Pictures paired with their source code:

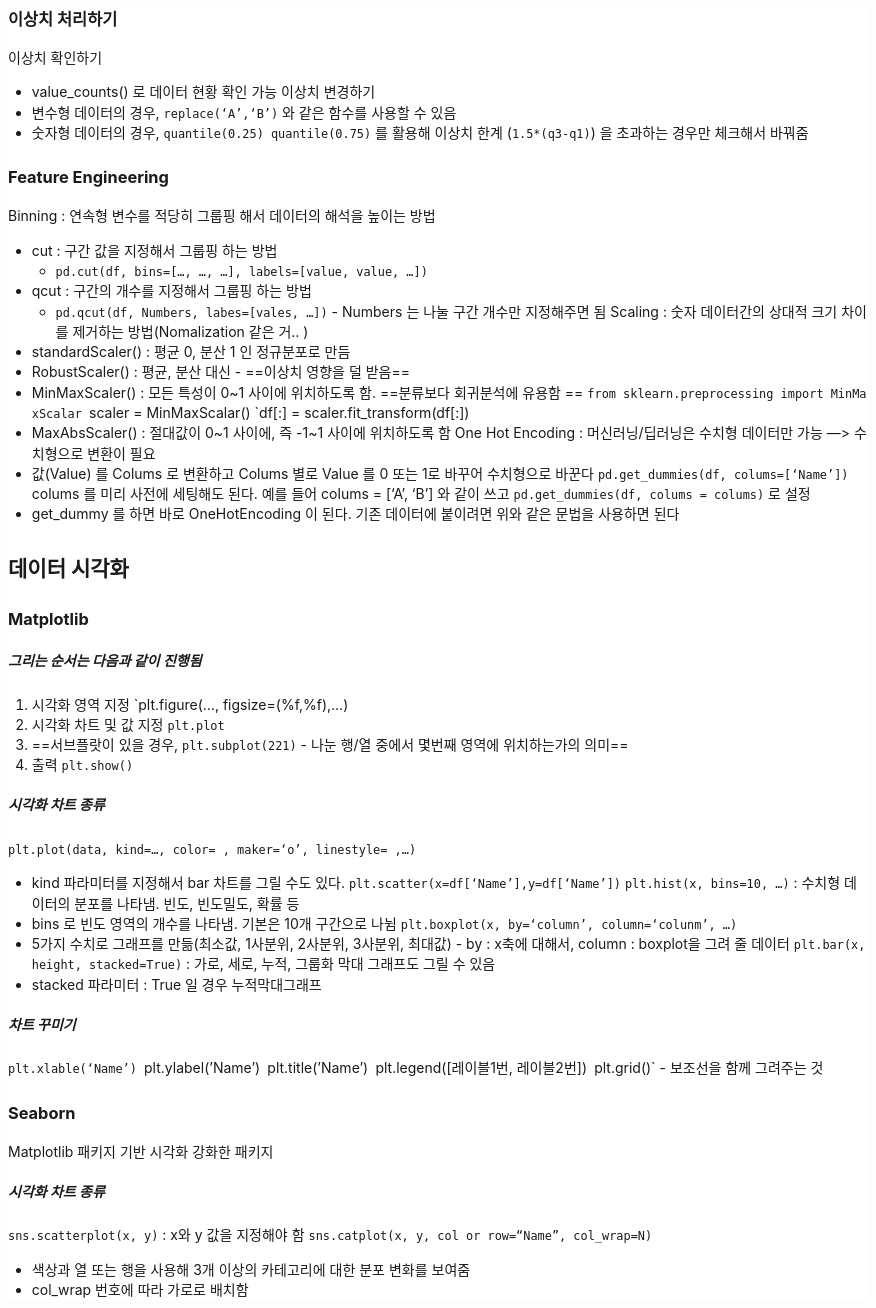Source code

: ### 이상치 처리하기 
이상치 확인하기 
- value_counts() 로 데이터 현황 확인 가능 
이상치 변경하기 
- 변수형 데이터의 경우, `replace(‘A’,‘B’)` 와 같은 함수를 사용할 수 있음
- 숫자형 데이터의 경우, `quantile(0.25) quantile(0.75)` 를 활용해 이상치 한계 (`1.5*(q3-q1)`) 을 초과하는 경우만 체크해서 바꿔줌 

### Feature Engineering 
Binning : 연속형 변수를 적당히 그룹핑 해서 데이터의 해석을 높이는 방법
- cut : 구간 값을 지정해서 그룹핑 하는 방법
	- `pd.cut(df, bins=[…, …, …], labels=[value, value, …])`
- qcut : 구간의 개수를 지정해서 그룹핑 하는 방법 
	- `pd.qcut(df, Numbers, labes=[vales, …])` - Numbers 는 나눌 구간 개수만 지정해주면 됨
Scaling : 숫자 데이터간의 상대적 크기 차이를 제거하는 방법(Nomalization 같은 거.. )
- standardScaler() : 평균 0, 분산 1 인 정규분포로 만듬 
- RobustScaler() : 평균, 분산 대신 - ==이상치 영향을 덜 받음==
- MinMaxScaler() : 모든 특성이 0~1 사이에 위치하도록 함. ==분류보다 회귀분석에 유용함 ==
	`from sklearn.preprocessing import MinMaxScalar
	`scaler = MinMaxScalar()
	`df[:] = scaler.fit_transform(df[:]) 
- MaxAbsScaler() : 절대값이 0~1 사이에, 즉 -1~1 사이에 위치하도록 함
One Hot Encoding : 머신러닝/딥러닝은 수치형 데이터만 가능 —> 수치형으로 변환이 필요
- 값(Value) 를 Colums 로 변환하고 Colums 별로 Value 를 0 또는 1로 바꾸어 수치형으로 바꾼다
	`pd.get_dummies(df, colums=[‘Name’])` 
	colums 를 미리 사전에 세팅해도 된다. 예를 들어 colums = [‘A’, ‘B’] 와 같이 쓰고 
	`pd.get_dummies(df, colums = colums)` 로 설정
- get_dummy 를 하면 바로 OneHotEncoding 이 된다. 기존 데이터에 붙이려면 위와 같은 문법을 사용하면 된다

## 데이터 시각화 
### Matplotlib 
##### 그리는 순서는 다음과 같이 진행됨  
1. 시각화 영역 지정 `plt.figure(…, figsize=(%f,%f),…)
2. 시각화 차트 및 값 지정 `plt.plot` 
3. ==서브플랏이 있을 경우, `plt.subplot(221)`  - 나눈 행/열 중에서 몇번째 영역에 위치하는가의 의미==
4. 출력 `plt.show()`
##### 시각화 차트 종류
`plt.plot(data, kind=…, color= , maker=‘o’, linestyle= ,…)`
- kind 파라미터를 지정해서 bar 차트를 그릴 수도 있다. 
`plt.scatter(x=df[‘Name’],y=df[‘Name’])`
`plt.hist(x, bins=10, …)` : 수치형 데이터의 분포를 나타냄. 빈도, 빈도밀도, 확률 등
- bins 로 빈도 영역의 개수를 나타냄. 기본은 10개 구간으로 나뉨 
`plt.boxplot(x, by=‘column’, column=‘colunm’, …)` 
- 5가지 수치로 그래프를 만듦(최소값, 1사분위, 2사분위, 3사분위, 최대값)
- by : x축에 대해서, column : boxplot을 그려 줄 데이터
`plt.bar(x, height, stacked=True)` : 가로, 세로, 누적, 그룹화 막대 그래프도 그릴 수 있음
- stacked 파라미터 : True 일 경우 누적막대그래프
##### 차트 꾸미기
`plt.xlable(‘Name’)
`plt.ylabel(’Name’)`
`plt.title(’Name’)`
`plt.legend([레이블1번, 레이블2번])`
`plt.grid()` - 보조선을 함께 그려주는 것
### Seaborn 
Matplotlib 패키지 기반 시각화 강화한 패키지 
##### 시각화 차트 종류 
`sns.scatterplot(x, y)` : x와 y 값을 지정해야 함 
`sns.catplot(x, y, col or row=“Name”, col_wrap=N)` 
- 색상과 열 또는 행을 사용해 3개 이상의 카테고리에 대한 분포 변화를 보여줌
- col_wrap 번호에 따라 가로로 배치함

_WHAT THE TASK REQUIRES_: Print all of the lines above again word for word, leaving the pictures out.

_OUTPUT OF THE EXERCISE_:
Source code

: ### 이상치 처리하기 
이상치 확인하기 
- value_counts() 로 데이터 현황 확인 가능 
이상치 변경하기 
- 변수형 데이터의 경우, `replace(‘A’,‘B’)` 와 같은 함수를 사용할 수 있음
- 숫자형 데이터의 경우, `quantile(0.25) quantile(0.75)` 를 활용해 이상치 한계 (`1.5*(q3-q1)`) 을 초과하는 경우만 체크해서 바꿔줌 

### Feature Engineering 
Binning : 연속형 변수를 적당히 그룹핑 해서 데이터의 해석을 높이는 방법
- cut : 구간 값을 지정해서 그룹핑 하는 방법
	- `pd.cut(df, bins=[…, …, …], labels=[value, value, …])`
- qcut : 구간의 개수를 지정해서 그룹핑 하는 방법 
	- `pd.qcut(df, Numbers, labes=[vales, …])` - Numbers 는 나눌 구간 개수만 지정해주면 됨
Scaling : 숫자 데이터간의 상대적 크기 차이를 제거하는 방법(Nomalization 같은 거.. )
- standardScaler() : 평균 0, 분산 1 인 정규분포로 만듬 
- RobustScaler() : 평균, 분산 대신 - ==이상치 영향을 덜 받음==
- MinMaxScaler() : 모든 특성이 0~1 사이에 위치하도록 함. ==분류보다 회귀분석에 유용함 ==
	`from sklearn.preprocessing import MinMaxScalar
	`scaler = MinMaxScalar()
	`df[:] = scaler.fit_transform(df[:]) 
- MaxAbsScaler() : 절대값이 0~1 사이에, 즉 -1~1 사이에 위치하도록 함
One Hot Encoding : 머신러닝/딥러닝은 수치형 데이터만 가능 —> 수치형으로 변환이 필요
- 값(Value) 를 Colums 로 변환하고 Colums 별로 Value 를 0 또는 1로 바꾸어 수치형으로 바꾼다
	`pd.get_dummies(df, colums=[‘Name’])` 
	colums 를 미리 사전에 세팅해도 된다. 예를 들어 colums = [‘A’, ‘B’] 와 같이 쓰고 
	`pd.get_dummies(df, colums = colums)` 로 설정
- get_dummy 를 하면 바로 OneHotEncoding 이 된다. 기존 데이터에 붙이려면 위와 같은 문법을 사용하면 된다

## 데이터 시각화 
### Matplotlib 
##### 그리는 순서는 다음과 같이 진행됨  
1. 시각화 영역 지정 `plt.figure(…, figsize=(%f,%f),…)
2. 시각화 차트 및 값 지정 `plt.plot` 
3. ==서브플랏이 있을 경우, `plt.subplot(221)`  - 나눈 행/열 중에서 몇번째 영역에 위치하는가의 의미==
4. 출력 `plt.show()`
##### 시각화 차트 종류
`plt.plot(data, kind=…, color= , maker=‘o’, linestyle= ,…)`
- kind 파라미터를 지정해서 bar 차트를 그릴 수도 있다. 
`plt.scatter(x=df[‘Name’],y=df[‘Name’])`
`plt.hist(x, bins=10, …)` : 수치형 데이터의 분포를 나타냄. 빈도, 빈도밀도, 확률 등
- bins 로 빈도 영역의 개수를 나타냄. 기본은 10개 구간으로 나뉨 
`plt.boxplot(x, by=‘column’, column=‘colunm’, …)` 
- 5가지 수치로 그래프를 만듦(최소값, 1사분위, 2사분위, 3사분위, 최대값)
- by : x축에 대해서, column : boxplot을 그려 줄 데이터
`plt.bar(x, height, stacked=True)` : 가로, 세로, 누적, 그룹화 막대 그래프도 그릴 수 있음
- stacked 파라미터 : True 일 경우 누적막대그래프
##### 차트 꾸미기
`plt.xlable(‘Name’)
`plt.ylabel(’Name’)`
`plt.title(’Name’)`
`plt.legend([레이블1번, 레이블2번])`
`plt.grid()` - 보조선을 함께 그려주는 것
### Seaborn 
Matplotlib 패키지 기반 시각화 강화한 패키지 
##### 시각화 차트 종류 
`sns.scatterplot(x, y)` : x와 y 값을 지정해야 함 
`sns.catplot(x, y, col or row=“Name”, col_wrap=N)` 
- 색상과 열 또는 행을 사용해 3개 이상의 카테고리에 대한 분포 변화를 보여줌
- col_wrap 번호에 따라 가로로 배치함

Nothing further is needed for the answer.